(Data for this task Opens)
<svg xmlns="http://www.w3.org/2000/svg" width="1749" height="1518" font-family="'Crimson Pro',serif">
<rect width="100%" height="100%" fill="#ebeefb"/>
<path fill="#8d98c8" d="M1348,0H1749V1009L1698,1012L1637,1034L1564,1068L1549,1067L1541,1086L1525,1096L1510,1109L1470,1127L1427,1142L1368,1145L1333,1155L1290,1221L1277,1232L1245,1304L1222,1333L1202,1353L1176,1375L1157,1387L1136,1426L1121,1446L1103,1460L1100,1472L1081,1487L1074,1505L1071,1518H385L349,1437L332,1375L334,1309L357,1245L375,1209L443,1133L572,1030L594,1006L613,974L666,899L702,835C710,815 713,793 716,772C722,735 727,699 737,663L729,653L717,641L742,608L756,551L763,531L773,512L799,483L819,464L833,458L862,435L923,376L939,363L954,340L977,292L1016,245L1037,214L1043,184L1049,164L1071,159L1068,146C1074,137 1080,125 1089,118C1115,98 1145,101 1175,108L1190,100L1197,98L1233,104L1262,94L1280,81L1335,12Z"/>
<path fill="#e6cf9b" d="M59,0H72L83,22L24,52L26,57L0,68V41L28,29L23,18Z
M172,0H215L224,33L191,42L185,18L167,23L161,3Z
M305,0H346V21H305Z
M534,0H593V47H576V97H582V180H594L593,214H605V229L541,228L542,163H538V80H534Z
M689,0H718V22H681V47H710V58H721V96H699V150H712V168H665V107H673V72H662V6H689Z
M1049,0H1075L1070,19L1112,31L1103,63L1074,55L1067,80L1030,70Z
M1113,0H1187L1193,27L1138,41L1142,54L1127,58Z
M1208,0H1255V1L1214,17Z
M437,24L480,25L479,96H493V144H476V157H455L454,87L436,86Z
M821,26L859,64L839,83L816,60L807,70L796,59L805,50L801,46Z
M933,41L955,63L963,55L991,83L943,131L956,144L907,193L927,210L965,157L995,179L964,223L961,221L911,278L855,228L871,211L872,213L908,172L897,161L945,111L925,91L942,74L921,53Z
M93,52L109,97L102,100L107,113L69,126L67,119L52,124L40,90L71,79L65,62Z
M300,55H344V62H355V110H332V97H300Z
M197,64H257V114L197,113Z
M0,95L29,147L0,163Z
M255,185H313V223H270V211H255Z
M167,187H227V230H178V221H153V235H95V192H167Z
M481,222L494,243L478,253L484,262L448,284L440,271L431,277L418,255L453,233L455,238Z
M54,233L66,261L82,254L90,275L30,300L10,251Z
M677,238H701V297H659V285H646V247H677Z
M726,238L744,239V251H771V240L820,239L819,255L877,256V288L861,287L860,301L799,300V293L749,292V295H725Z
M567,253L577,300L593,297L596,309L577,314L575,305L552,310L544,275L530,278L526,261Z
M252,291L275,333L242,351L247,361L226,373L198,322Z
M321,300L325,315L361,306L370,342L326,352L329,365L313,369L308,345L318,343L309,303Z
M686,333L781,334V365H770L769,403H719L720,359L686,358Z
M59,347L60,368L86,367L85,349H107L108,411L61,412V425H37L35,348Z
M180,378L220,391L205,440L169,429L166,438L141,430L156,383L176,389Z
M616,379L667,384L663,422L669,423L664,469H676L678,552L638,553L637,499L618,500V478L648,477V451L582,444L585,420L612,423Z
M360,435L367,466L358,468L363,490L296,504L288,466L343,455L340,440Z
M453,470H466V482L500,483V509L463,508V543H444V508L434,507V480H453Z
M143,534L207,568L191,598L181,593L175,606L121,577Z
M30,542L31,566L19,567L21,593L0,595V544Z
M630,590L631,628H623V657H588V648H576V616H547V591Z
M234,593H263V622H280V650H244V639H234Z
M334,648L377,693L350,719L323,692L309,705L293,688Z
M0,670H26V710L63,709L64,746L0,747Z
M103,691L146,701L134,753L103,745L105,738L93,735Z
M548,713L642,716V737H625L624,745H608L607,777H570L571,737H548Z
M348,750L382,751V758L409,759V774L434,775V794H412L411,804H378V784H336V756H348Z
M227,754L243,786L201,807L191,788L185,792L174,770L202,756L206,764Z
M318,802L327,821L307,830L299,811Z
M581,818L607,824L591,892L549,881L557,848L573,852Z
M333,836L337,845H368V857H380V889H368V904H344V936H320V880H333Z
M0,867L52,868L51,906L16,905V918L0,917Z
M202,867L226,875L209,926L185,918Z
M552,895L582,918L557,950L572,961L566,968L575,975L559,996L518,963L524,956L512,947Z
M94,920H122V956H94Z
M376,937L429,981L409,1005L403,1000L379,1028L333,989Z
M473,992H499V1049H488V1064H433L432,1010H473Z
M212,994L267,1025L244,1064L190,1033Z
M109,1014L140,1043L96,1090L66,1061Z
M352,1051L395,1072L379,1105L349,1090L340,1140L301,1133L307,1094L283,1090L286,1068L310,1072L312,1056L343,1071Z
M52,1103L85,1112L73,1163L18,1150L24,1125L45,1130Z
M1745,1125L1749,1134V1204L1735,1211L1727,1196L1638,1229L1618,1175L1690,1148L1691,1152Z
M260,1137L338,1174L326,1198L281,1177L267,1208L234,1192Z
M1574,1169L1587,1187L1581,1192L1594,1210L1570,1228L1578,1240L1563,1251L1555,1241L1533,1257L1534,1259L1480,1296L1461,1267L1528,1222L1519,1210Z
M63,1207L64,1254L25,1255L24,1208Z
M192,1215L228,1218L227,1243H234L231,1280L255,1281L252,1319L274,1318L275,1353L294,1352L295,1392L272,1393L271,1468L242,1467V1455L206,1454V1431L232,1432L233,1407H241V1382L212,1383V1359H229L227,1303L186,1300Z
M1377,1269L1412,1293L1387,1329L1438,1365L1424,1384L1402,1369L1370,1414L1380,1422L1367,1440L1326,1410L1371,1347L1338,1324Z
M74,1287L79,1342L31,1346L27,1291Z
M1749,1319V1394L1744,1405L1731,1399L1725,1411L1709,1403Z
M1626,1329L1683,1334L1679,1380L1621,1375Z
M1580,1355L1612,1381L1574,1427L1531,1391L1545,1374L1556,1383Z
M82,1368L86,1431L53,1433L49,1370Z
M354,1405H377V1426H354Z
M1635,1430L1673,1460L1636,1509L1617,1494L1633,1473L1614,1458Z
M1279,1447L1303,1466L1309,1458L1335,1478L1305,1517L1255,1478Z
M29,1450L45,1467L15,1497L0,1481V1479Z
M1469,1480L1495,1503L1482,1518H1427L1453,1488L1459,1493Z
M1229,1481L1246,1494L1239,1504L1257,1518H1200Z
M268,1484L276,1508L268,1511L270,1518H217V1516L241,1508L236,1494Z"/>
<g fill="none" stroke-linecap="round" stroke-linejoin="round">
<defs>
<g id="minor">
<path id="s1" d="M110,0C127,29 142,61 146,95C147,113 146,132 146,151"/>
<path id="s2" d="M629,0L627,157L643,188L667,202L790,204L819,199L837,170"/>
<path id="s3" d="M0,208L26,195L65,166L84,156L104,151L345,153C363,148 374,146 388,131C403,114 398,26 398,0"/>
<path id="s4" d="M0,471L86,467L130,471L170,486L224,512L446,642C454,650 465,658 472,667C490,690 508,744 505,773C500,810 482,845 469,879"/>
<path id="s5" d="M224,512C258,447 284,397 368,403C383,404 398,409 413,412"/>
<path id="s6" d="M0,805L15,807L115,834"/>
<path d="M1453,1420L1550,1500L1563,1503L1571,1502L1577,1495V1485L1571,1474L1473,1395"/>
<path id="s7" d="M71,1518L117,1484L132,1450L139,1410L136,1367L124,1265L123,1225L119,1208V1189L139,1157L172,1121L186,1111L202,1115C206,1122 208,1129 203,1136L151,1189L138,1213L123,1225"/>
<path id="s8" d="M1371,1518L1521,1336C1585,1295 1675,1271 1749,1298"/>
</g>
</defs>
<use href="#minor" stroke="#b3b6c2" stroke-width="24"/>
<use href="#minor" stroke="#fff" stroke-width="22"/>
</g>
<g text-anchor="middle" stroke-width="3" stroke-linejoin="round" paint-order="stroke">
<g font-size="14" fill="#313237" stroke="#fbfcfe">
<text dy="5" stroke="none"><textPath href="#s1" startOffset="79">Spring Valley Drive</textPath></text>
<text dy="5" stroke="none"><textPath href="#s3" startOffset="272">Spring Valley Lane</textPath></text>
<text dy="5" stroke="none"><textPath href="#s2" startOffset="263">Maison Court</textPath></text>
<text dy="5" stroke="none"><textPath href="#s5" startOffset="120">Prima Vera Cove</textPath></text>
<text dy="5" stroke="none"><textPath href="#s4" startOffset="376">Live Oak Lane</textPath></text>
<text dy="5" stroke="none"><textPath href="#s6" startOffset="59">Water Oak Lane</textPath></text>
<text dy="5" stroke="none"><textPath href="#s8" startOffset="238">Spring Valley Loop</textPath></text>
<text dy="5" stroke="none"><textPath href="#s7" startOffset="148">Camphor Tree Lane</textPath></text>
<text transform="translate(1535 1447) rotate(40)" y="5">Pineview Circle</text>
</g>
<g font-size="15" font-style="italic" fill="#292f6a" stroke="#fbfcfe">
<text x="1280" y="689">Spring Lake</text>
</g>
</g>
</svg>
(Data for this task Closes)
- _About this exercise_
Taking the records above as input, show every line in which the word "text" is present.

- _Output of the task_
<g text-anchor="middle" stroke-width="3" stroke-linejoin="round" paint-order="stroke">
<text dy="5" stroke="none"><textPath href="#s1" startOffset="79">Spring Valley Drive</textPath></text>
<text dy="5" stroke="none"><textPath href="#s3" startOffset="272">Spring Valley Lane</textPath></text>
<text dy="5" stroke="none"><textPath href="#s2" startOffset="263">Maison Court</textPath></text>
<text dy="5" stroke="none"><textPath href="#s5" startOffset="120">Prima Vera Cove</textPath></text>
<text dy="5" stroke="none"><textPath href="#s4" startOffset="376">Live Oak Lane</textPath></text>
<text dy="5" stroke="none"><textPath href="#s6" startOffset="59">Water Oak Lane</textPath></text>
<text dy="5" stroke="none"><textPath href="#s8" startOffset="238">Spring Valley Loop</textPath></text>
<text dy="5" stroke="none"><textPath href="#s7" startOffset="148">Camphor Tree Lane</textPath></text>
<text transform="translate(1535 1447) rotate(40)" y="5">Pineview Circle</text>
<text x="1280" y="689">Spring Lake</text>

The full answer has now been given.